Company stores outside the United States

Mexico

In Mexico, during the Porfiriato period (late 1800 to early 1900), the “tiendas de raya” (company stores) were a prominent symbol of labor and peasant exploitation. These stores, operated by the owners of haciendas or factories, sold essential items to workers, often at inflated prices and typically paying with vouchers instead of cash. This kept workers in a continuous debt cycle to the hacienda or company, binding them almost like slaves to the land or industrial work without the possibility of escaping poverty.

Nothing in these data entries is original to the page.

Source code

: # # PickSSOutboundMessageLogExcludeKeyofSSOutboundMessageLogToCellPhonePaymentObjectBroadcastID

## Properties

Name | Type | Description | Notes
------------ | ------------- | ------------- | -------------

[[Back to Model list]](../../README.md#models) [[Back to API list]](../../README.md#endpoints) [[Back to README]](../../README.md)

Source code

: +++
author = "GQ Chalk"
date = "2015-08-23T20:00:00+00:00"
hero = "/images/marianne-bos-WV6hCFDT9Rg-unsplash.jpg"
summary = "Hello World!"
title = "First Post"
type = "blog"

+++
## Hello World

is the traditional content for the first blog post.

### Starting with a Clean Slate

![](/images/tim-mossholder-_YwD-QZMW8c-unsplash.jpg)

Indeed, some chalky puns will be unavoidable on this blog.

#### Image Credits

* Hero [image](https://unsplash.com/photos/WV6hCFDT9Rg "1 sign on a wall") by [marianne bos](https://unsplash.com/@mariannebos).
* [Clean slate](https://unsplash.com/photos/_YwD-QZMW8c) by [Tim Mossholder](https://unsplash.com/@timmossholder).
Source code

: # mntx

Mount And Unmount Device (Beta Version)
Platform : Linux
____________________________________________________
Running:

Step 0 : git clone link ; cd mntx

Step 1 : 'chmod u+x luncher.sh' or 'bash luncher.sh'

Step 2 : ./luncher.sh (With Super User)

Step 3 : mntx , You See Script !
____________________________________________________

A notable instance of the oppressive nature of tiendas de raya occurred in the early 1900s at Río Blanco, Veracruz, home to Mexico’s largest cotton mill. Workers there were paid in scrip, which could only be used at the company’s store. In 1907, textile workers, fed up with this system, went on labor strike and attacked and looted the company store. The Mexican military responded harshly, gunning down many of the strikers. Despite the tragic violence, the aftermath saw the opening of more retail outlets in Río Blanco, as if to reinforce the tienda de raya system.[3]

From the earliest insurrections of the Mexican revolution, led and promoted by the Mexican Liberal Party, the looting and destruction of the tiendas de raya became key symbolic and strategic actions. With the actual outbreak of the Mexican Revolution in 1910, this resentment intensified. The deep social discontent, built up after years of exploitation, was primarily directed towards these stores and their managers.

Finally, in 1915, Venustiano Carranza, one of the revolutionary leaders and eventual president of Mexico, took decisive action against this oppressive system. By his order, the tiendas de raya were eliminated across the country, marking a significant shift in the fight for social and economic justice. This act was intended not only to relieve the direct economic exploitation of workers but also to break down the economic power that large landowners and businessmen held over the working class.

Hawaii

Possibly the first company store in the world was in HawaiiWilliam Hooper started Hawaiiʻs first sugar plantation in 1835 at Koloa, on the island of Kauai. He hired 23 Hawaiian locals and paid them in a cardboard scrip, notated in various amounts. The scrip could only be exchanged for merchandise at his store.[4]